Why is it that any pro Israel first government, organization, or individual is “hawkish” or called “far right”? Any government that defends Israel or rebuffs attacks is called dangerous to Middle East peace, as though there ever was such a condition.

Even Israeli writers are caught up with this distortion.

Liatris Spicata
Liatris Spicata
3 years ago
Reply to  stephen5970

Why are they still called “settlers”?

Oh, dontcha know, stephen, that all Jews in the land of Israel, are “settlers”? And besides, they aren’t really Jews anyway, they are Khazaris, or “descendants of apes and pigs”, or Europeans, or something-or-other. No ties whatsoever to the Land of Israel, which for 6000 years was a “Palestinian” nation that those crafty fake-Jews stole in 1948 with the connivance of the imperialist nations blah blah blah …

I trust you find this a completely compelling explanation in response to your question!

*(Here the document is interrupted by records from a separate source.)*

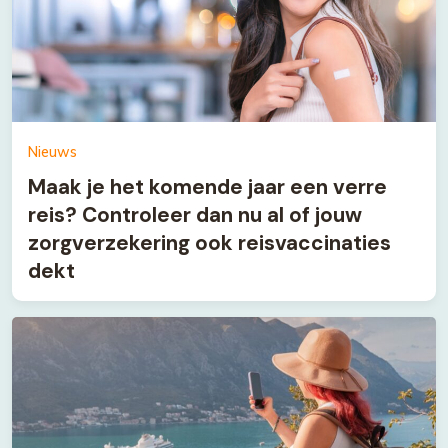
Nieuws
Maak je het komende jaar een verre
reis? Controleer dan nu al of jouw
zorgverzekering ook reisvaccinaties
dekt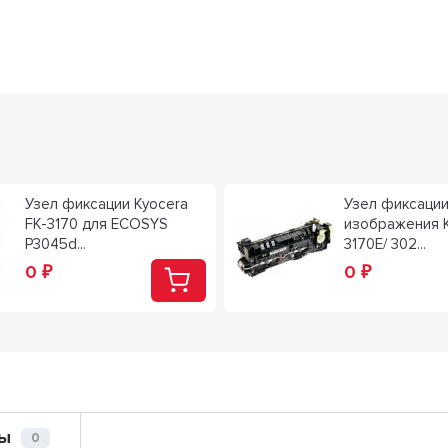
Узел фиксации Kyocera
Узел фиксаци
FK-3170 для ECOSYS
изображения K
P3045d...
3170E/ 302...
0
0
₽
₽
ы
0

Oh yeah, and another good one is “annexation”.

MuhamMUDTheFakeProphet
MuhamMUDTheFakeProphet
3 years ago

If not “annexation” of territories already given to Israel now, then when? The f’ing muslum Arabpig bastards are never going to get behind such a plan. There’s no convincing them because they want Israel gone. As the fat PLO Arafat made clear in his acceptance of Jimmy Carter’s “peace deal” muslums are two-faced bastards: one public face for the rotten, degenerate West and another to their fellow muslums.

Daddyo
Daddyo
3 years ago

The Pali crime lords, aka, leaders, never want to have any kind of normal national entity, as, this would very likely stop their predations, both financial and personal. The PM (who was a high school classmate of mine), in spite of his many domestic and international enemies, has done a brilliant job of moving forward with his long term plans to make Israel strong and financially successful. I agree with Mr. Fitzgerald, that it`s very possible that Judea and Samaria will be re integrated in the near future, were the PM to be given several more years as PM to fulfill his plans.